# Text shown:

---*---

The Paul Richards column
Special advisers are the most reported about, and least understood, part of the Whitehall machine. This week, these men and women who, in Clare Short’s vivid phrase, ‘live in the dark’ had yet more light shone upon them. Jenny Jackson, the special adviser to Andrew Lansley at the department of health, has been put on the bench. She has been told that she can no longer brief lobby journalists. She is the latest in a long line of special advisers who have become more newsworthy than their bosses. It won’t end well.
I should declare an interest, of course. Jenny Jackson sits in the same office I sat in at Richmond House on Whitehall. She may have the same desk for all I know. As a Labour special adviser during some major health service reforms, my job was to attempt to communicate difficult policies against a chorus of booing from the health professionals’ bodies.

---*---

# Information provided:

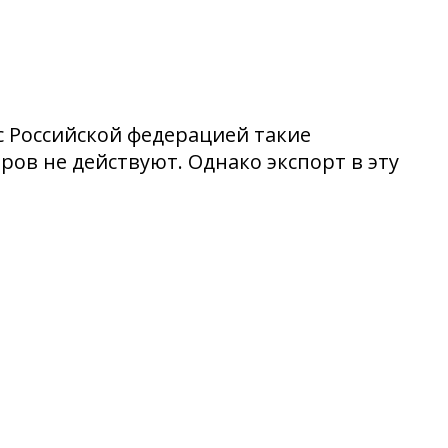
с Российской федерацией такие
ов не действуют. Однако экспорт в эту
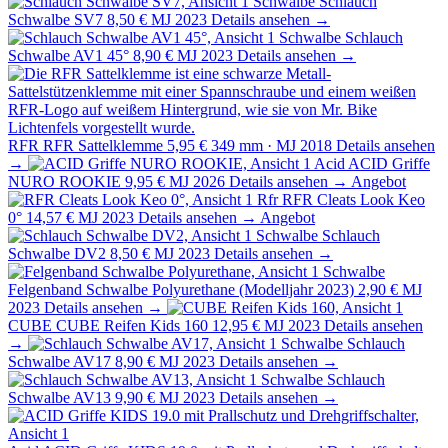
Schwalbe
Schlauch
Schwalbe SV7
8,50 €
MJ 2023
Details ansehen →
Schwalbe
Schlauch
Schwalbe AV1 45°
8,90 €
MJ 2023
Details ansehen →
RFR
RFR Sattelklemme
5,95 €
349 mm · MJ 2018
Details ansehen
→
Acid
ACID Griffe
NURO ROOKIE
9,95 €
MJ 2026
Details ansehen →
Angebot
Rfr
RFR Cleats Look Keo
0°
14,57 €
MJ 2023
Details ansehen →
Angebot
Schwalbe
Schlauch
Schwalbe DV2
8,50 €
MJ 2023
Details ansehen →
Schwalbe
Felgenband Schwalbe Polyurethane (Modelljahr 2023)
2,90 €
MJ
2023
Details ansehen →
CUBE
CUBE Reifen Kids 160
12,95 €
MJ 2023
Details ansehen
→
Schwalbe
Schlauch
Schwalbe AV17
8,90 €
MJ 2023
Details ansehen →
Schwalbe
Schlauch
Schwalbe AV13
9,90 €
MJ 2023
Details ansehen →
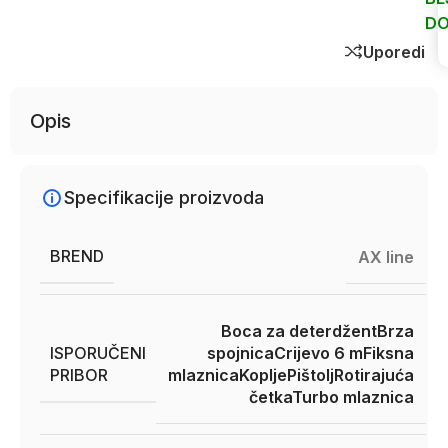
DO
Uporedi
Opis
Specifikacije proizvoda
BREND
AX line
Boca za deterdžent
Brza
ISPORUČENI
spojnica
Crijevo 6 m
Fiksna
PRIBOR
mlaznica
Koplje
Pištolj
Rotirajuća
četka
Turbo mlaznica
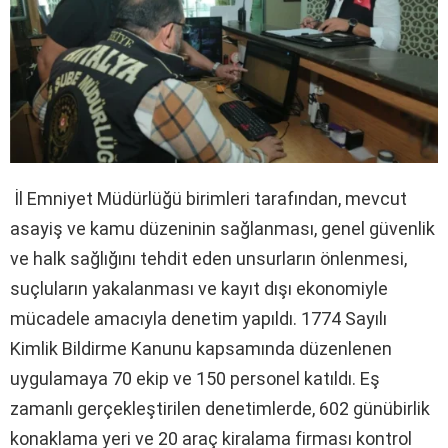
İl Emniyet Müdürlüğü birimleri tarafından, mevcut
asayiş ve kamu düzeninin sağlanması, genel güvenlik
ve halk sağlığını tehdit eden unsurların önlenmesi,
suçluların yakalanması ve kayıt dışı ekonomiyle
mücadele amacıyla denetim yapıldı. 1774 Sayılı
Kimlik Bildirme Kanunu kapsamında düzenlenen
uygulamaya 70 ekip ve 150 personel katıldı. Eş
zamanlı gerçekleştirilen denetimlerde, 602 günübirlik
konaklama yeri ve 20 araç kiralama firması kontrol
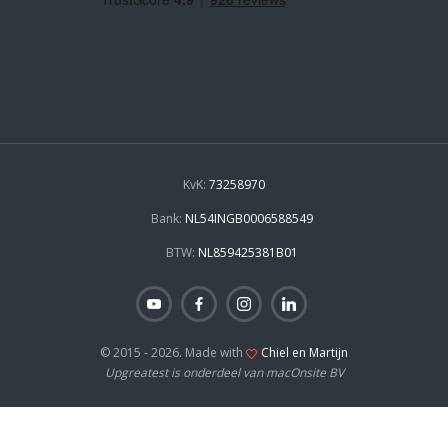
KvK:
73258970
Bank:
NL54INGB0006588549
BTW:
NL859425381B01
© 2015 - 2026. Made with
Chiel en Martijn
Upgreatest is onderdeel van macOnsite BV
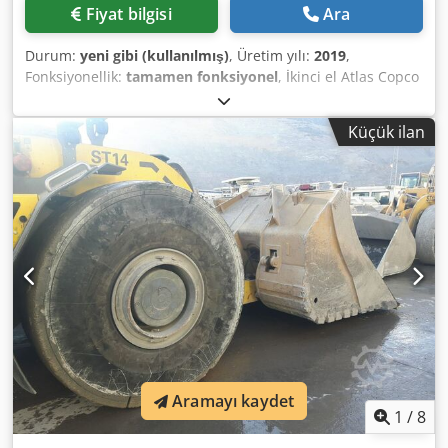
Fiyat bilgisi
Ara
Durum:
yeni gibi (kullanılmış)
, Üretim yılı:
2019
,
Fonksiyonellik:
tamamen fonksiyonel
, İkinci el Atlas Copco
FX6 soğutmalı hava kurutucu Djdpfx Ajzrtbijdyeck 2,34
m³/dak 14 bar İmalat yılı: 2019
Küçük ilan
Aramayı kaydet
1
/
8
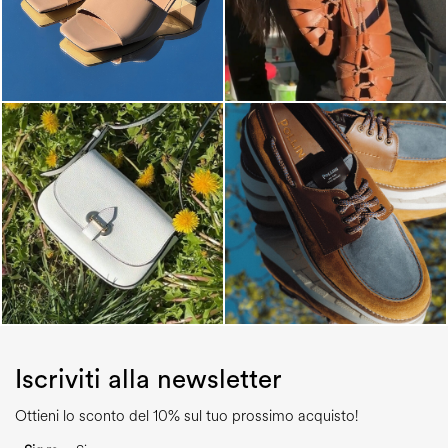
Iscriviti alla newsletter
Ottieni lo sconto del 10% sul tuo prossimo acquisto!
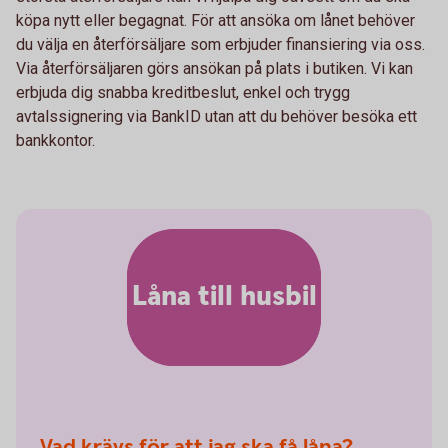
köpa nytt eller begagnat. För att ansöka om lånet behöver
du välja en återförsäljare som erbjuder finansiering via oss.
Via återförsäljaren görs ansökan på plats i butiken. Vi kan
erbjuda dig snabba kreditbeslut, enkel och trygg
avtalssignering via BankID utan att du behöver besöka ett
bankkontor.
Låna till husbil
Vad krävs för att jag ska få låna?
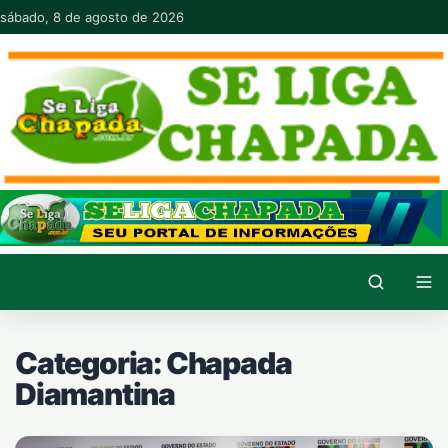
Pular para o conteúdo
sábado, 8 de agosto de 2026
Categoria:
Chapada
Diamantina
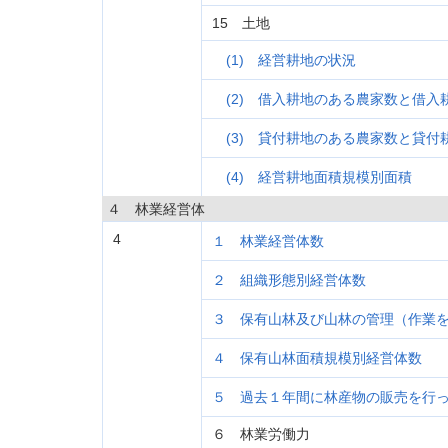
15 土地
(1) 経営耕地の状況
(2) 借入耕地のある農家数と借入
(3) 貸付耕地のある農家数と貸付
(4) 経営耕地面積規模別面積
４ 林業経営体
4
１ 林業経営体数
２ 組織形態別経営体数
３ 保有山林及び山林の管理（作業
４ 保有山林面積規模別経営体数
５ 過去１年間に林産物の販売を行
６ 林業労働力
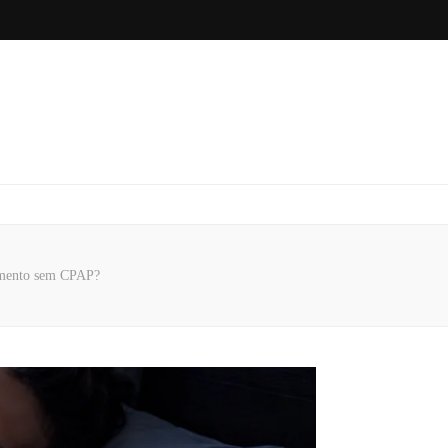
amento sem CPAP?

---*---

# Required action:
Rewrite everything in the column on special advisers from "The Paul Richards" down to "won’t end well.", replacing "lobby journalists" with "political reporters".

# Written solution:
The Paul Richards column
Special advisers are the most reported about, and least understood, part of the Whitehall machine. This week, these men and women who, in Clare Short’s vivid phrase, ‘live in the dark’ had yet more light shone upon them. Jenny Jackson, the special adviser to Andrew Lansley at the department of health, has been put on the bench. She has been told that she can no longer brief political reporters. She is the latest in a long line of special advisers who have become more newsworthy than their bosses. It won’t end well.